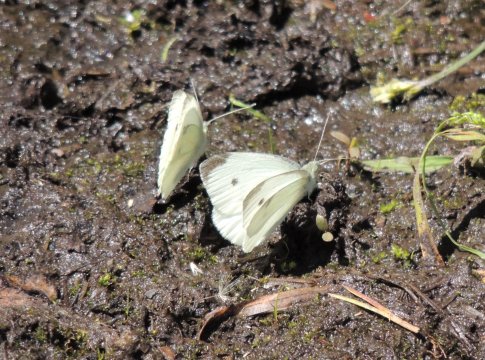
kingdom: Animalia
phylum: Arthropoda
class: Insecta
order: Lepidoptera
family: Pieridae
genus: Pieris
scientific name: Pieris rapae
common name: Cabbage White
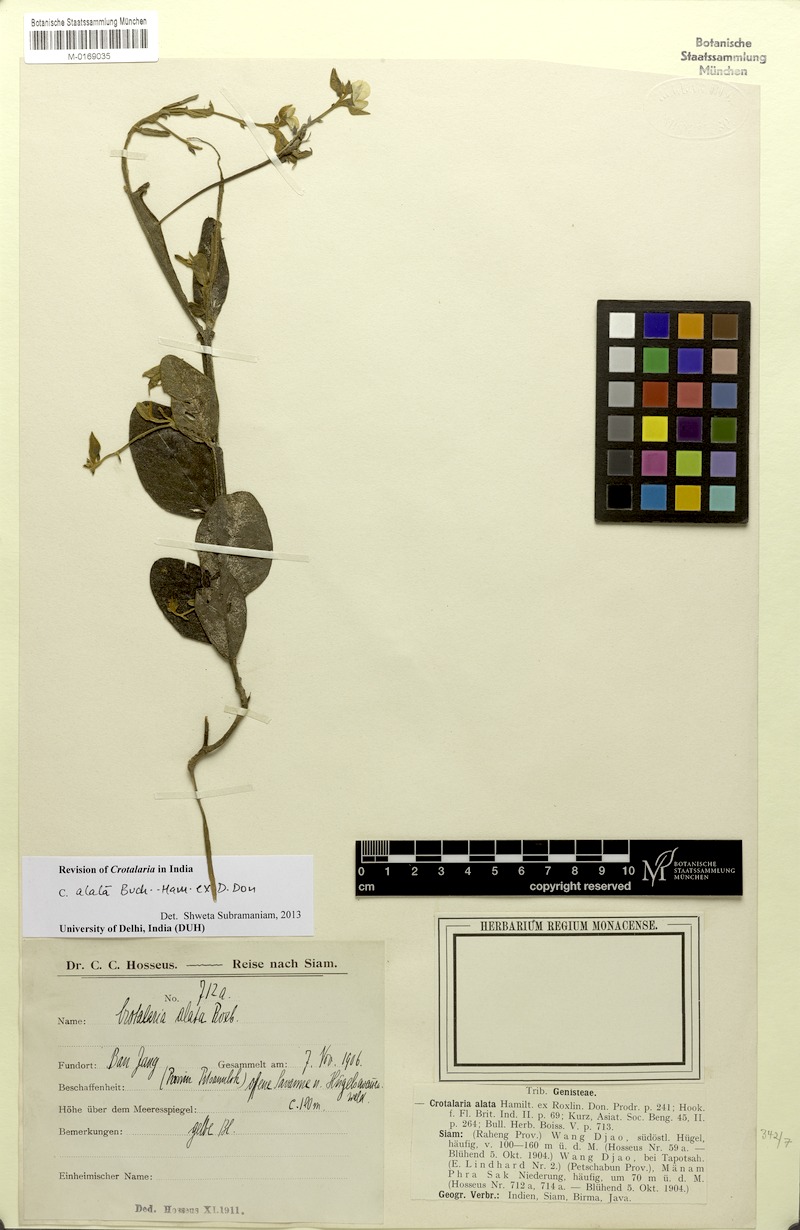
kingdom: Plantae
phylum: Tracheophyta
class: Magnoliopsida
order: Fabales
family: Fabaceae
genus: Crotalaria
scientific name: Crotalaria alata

....

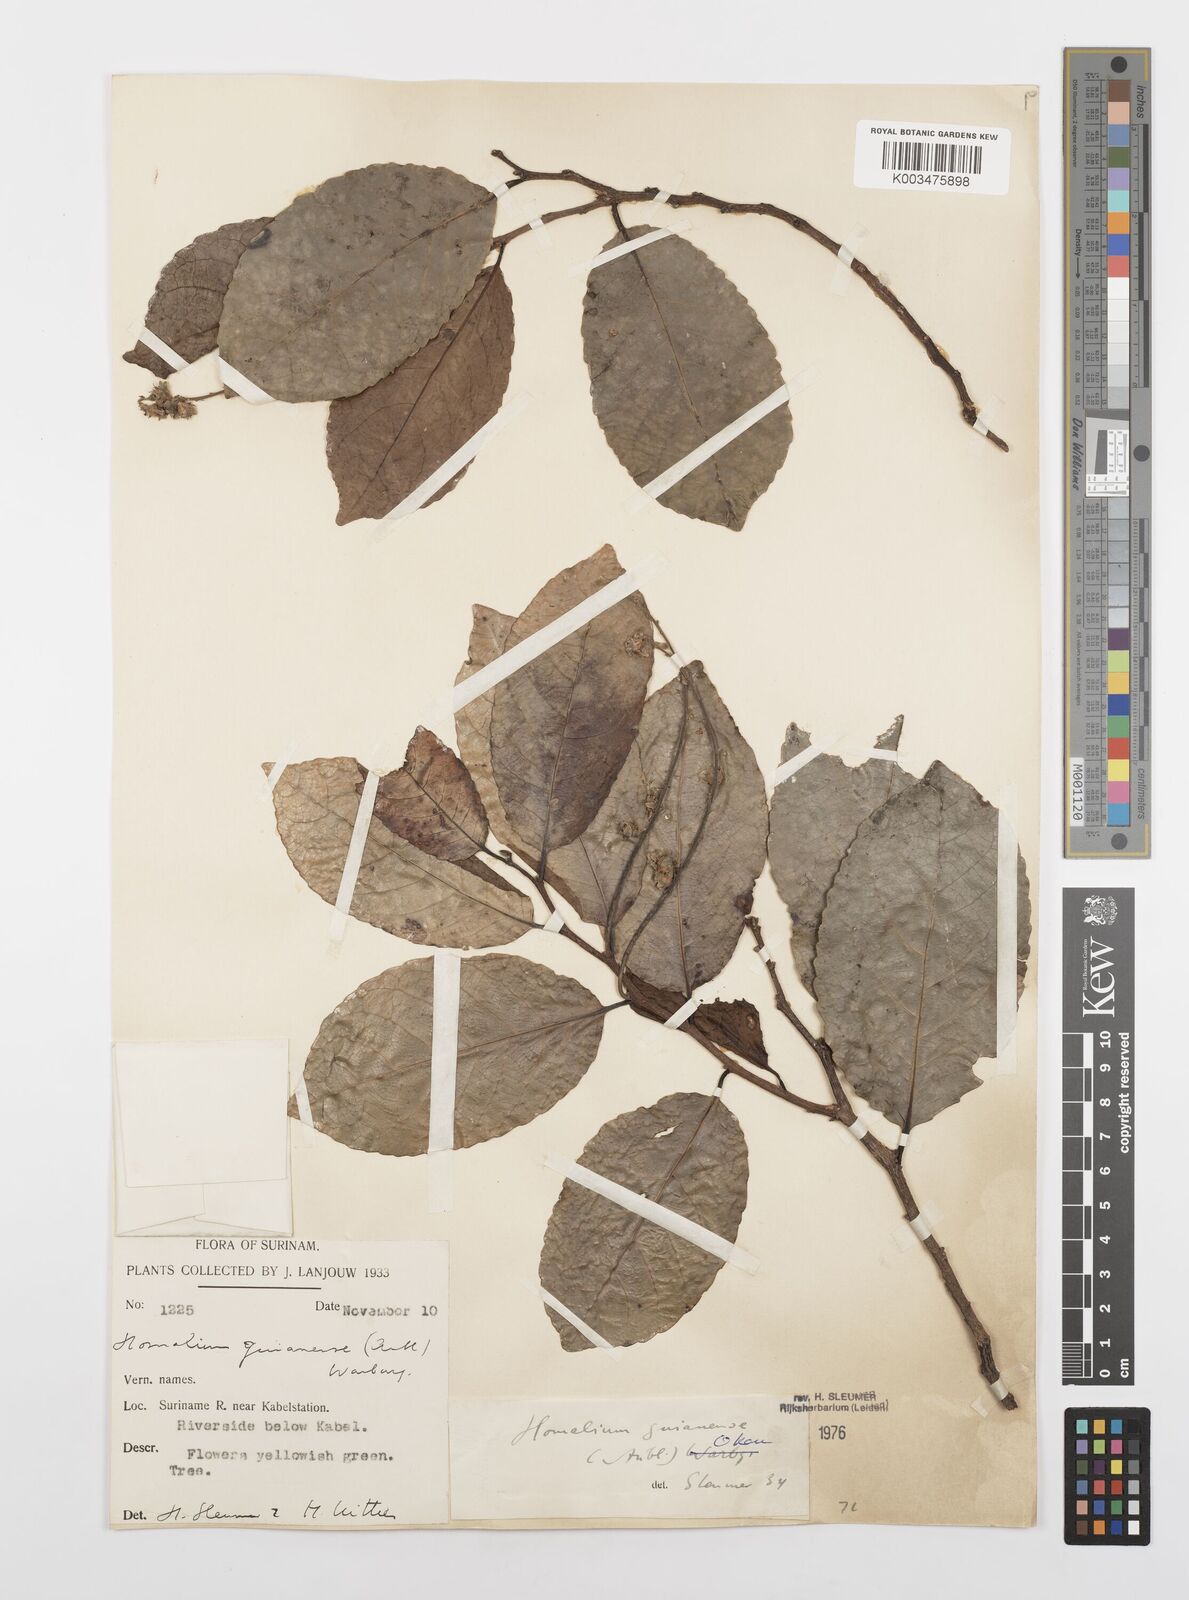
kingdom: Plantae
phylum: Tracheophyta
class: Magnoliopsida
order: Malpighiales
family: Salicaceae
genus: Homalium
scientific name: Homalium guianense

....

WHAT THE EXERCISE ASKS » Give the lines of the items as a numbered list, beginning at the line that contains "order: Lepidoptera" and ending after the line that contains "genus: Crotalaria". Omit blank lines, and leave the pictures out.

SOLVED PROBLEM »
1. order: Lepidoptera
2. family: Pieridae
3. genus: Pieris
4. scientific name: Pieris rapae
5. common name: Cabbage White
6. kingdom: Plantae
7. phylum: Tracheophyta
8. class: Magnoliopsida
9. order: Fabales
10. family: Fabaceae
11. genus: Crotalaria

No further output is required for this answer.